I would consider the targeting of the civilian population deliberately and directly a war crime, but the unintended consequences of casualties while carrying out legitimate action against an enemy I would call extremely regrettable but acceptable if honest efforts have been made to minimise casualties.

I do grieve for the estimated 25,000 civilian casualties of the war, just as I grieve for the almost 2,000 Coalition casualties. However, freedom from tyranny, peace and security have a price that must be paid in blood and death.

If we were unwilling to accept these prices, the world would be ruled by those evil enough not to care about any human cost in gaining victory and who would not stop to count the cost but would continue until domination was theirs.

Indeed, I believe that it would be immoral to allow evil to flourish because we were unwilling to accept the prices of fighting for freedom, fighting for democracy and a better future.

Fourthly I believe that since the invasion, the handover of power to the interim government and the recent Iraqi elections ensures that Iraq has the opportunity to proceed in its own direction by the will of the people, rather than the will of a despot and his party mechanisms.

Due to the invasion, Iraq is one of the few countries in the region that have the possibility of becoming a fully functional democracy. And with time and the reduction and eventual removal of foreign forces, it has the opportunity for the people to choose their own destiny, after living for three decades under a dictatorship. This again is a direct consequence of the invasion. To say that this is a bad thing is rather interesting.

Fifthly, there is the argument that we went to Iraq on a lie. This is an extremely important to many people, for understandable reasons. Due to the inability to find weapons of mass destruction and the lack of a finding of links to Al-Qaeda, it seems that the stated reasons we invaded Iraq were wrong.

However, I would like to put the burden of this misinformation not only on intelligence communities but on Iraq itself. Over years of deceiving, misinforming and misleading of weapons inspectors, especially concerning WMD’s and other prohibited weapons, they built up such a reputation that when the Iraqi government called wolf, the rest of the world did not believe them.

Consider this case. Lt. Gen. Hussein Kamel, Saddam Hussein’s son-in-law and the head of the Iraqi biological weapons program, defected to Jordan in 1995. The defection prompted Iraqi officials to admit that Iraq had weaponised biological agents, and they began to provide information on the program. Before this time, no information about the program had come forth because the Iraqi regime knew that the creation of biological agents were prohibited. This is just one example in a multitude of lies and deceptions that were carried out.

So when the same statements regarding the willingness of Iraq to participate in weapons inspections and that they had removed all weapons of mass destruction emerged just before the Iraq war, was it any surprise that they were not believed?

Overall I find that the war was a moral war, not only because of the intentions going into the war, but in the way the war itself and the post war transitions, along with the great results flowing in most instances. There are always negatives associated with the war itself and the transitional process, but in my opinion it is well outweighed by the opportunity it presents the Iraqi people for peace and progress, democracy and liberty.

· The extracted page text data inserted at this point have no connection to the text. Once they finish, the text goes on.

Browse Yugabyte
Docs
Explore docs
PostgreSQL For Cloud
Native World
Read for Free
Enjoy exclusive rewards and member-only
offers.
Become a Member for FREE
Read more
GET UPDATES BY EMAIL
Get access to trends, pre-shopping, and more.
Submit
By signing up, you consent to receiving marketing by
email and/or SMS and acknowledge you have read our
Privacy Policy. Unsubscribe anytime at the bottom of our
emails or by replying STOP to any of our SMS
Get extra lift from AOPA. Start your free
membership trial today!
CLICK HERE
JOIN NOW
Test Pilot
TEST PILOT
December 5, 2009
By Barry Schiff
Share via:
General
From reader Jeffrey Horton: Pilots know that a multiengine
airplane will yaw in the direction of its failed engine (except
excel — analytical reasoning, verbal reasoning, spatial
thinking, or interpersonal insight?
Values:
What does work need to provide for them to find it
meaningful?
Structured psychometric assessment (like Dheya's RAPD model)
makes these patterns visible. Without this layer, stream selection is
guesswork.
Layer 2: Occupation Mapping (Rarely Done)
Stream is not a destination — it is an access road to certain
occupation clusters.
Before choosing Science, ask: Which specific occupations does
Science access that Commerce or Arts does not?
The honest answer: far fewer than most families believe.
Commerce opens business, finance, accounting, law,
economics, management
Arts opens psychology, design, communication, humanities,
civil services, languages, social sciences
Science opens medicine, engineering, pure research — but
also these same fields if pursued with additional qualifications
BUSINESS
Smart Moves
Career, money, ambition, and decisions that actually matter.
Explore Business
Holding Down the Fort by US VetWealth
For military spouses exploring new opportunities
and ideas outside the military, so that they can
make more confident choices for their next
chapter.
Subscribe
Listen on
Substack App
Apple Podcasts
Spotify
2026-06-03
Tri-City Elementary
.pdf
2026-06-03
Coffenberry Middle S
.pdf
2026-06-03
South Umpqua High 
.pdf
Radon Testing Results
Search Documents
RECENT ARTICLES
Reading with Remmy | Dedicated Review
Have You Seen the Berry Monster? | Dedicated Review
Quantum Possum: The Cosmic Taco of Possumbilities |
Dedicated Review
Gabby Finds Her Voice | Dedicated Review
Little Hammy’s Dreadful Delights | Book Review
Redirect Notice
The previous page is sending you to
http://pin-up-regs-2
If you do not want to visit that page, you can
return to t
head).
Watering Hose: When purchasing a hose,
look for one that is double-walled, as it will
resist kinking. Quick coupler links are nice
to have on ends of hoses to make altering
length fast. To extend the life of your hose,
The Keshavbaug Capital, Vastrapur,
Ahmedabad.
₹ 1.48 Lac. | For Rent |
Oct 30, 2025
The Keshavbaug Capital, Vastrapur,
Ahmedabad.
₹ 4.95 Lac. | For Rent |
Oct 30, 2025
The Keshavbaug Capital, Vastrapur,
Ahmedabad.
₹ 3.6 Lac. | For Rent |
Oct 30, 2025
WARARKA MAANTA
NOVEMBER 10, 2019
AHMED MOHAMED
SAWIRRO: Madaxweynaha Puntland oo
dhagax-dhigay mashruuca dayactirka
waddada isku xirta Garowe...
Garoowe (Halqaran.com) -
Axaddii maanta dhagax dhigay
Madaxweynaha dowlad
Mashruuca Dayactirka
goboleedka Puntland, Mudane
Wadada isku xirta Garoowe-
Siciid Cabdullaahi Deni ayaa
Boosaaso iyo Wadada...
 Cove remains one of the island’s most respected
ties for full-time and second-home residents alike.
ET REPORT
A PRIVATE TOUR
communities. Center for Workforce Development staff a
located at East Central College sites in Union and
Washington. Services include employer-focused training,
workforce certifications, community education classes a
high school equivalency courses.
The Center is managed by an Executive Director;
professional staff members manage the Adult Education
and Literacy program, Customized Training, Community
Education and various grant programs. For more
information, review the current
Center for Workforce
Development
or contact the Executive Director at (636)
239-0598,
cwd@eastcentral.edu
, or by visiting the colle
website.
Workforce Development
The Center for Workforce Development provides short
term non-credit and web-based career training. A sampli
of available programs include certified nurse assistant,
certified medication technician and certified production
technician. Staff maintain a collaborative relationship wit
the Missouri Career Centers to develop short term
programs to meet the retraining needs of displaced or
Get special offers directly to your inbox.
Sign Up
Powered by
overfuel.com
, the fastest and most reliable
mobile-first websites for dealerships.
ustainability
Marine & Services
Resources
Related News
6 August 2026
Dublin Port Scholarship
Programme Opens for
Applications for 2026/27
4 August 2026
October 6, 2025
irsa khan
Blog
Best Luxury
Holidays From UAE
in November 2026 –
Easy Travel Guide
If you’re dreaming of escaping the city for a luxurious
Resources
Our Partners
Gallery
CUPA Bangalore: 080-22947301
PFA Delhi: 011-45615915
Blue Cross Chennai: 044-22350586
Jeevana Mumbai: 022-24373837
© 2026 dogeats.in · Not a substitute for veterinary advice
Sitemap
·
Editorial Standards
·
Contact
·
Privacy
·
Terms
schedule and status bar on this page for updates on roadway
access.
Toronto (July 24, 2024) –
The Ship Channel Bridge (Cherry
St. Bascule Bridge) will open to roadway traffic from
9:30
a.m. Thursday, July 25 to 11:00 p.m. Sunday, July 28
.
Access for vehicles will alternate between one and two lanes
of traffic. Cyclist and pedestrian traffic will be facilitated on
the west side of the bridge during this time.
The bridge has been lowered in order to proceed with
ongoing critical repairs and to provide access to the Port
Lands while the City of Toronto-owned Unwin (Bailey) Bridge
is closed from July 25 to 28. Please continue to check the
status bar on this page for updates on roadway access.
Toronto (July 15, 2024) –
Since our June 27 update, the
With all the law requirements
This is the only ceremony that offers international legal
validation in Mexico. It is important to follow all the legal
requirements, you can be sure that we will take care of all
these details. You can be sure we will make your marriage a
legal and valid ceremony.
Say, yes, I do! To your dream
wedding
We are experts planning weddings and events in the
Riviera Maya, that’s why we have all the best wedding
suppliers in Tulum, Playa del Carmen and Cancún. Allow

And before you think about the negatives, reflect on the nature of Saddam’s regime, think of the consequences of ongoing sanctions regarding Iraq on the people (the only thing the U.N. ever actually did regarding Iraq apart from taking kickbacks from the food for oil scheme), and compare that possible future compared to the one available now.

It may not happen quickly and it may descend into chaos, but the opportunity is there to be free and to make a better life. That opportunity is something that is good. Providing that opportunity is something that is moral.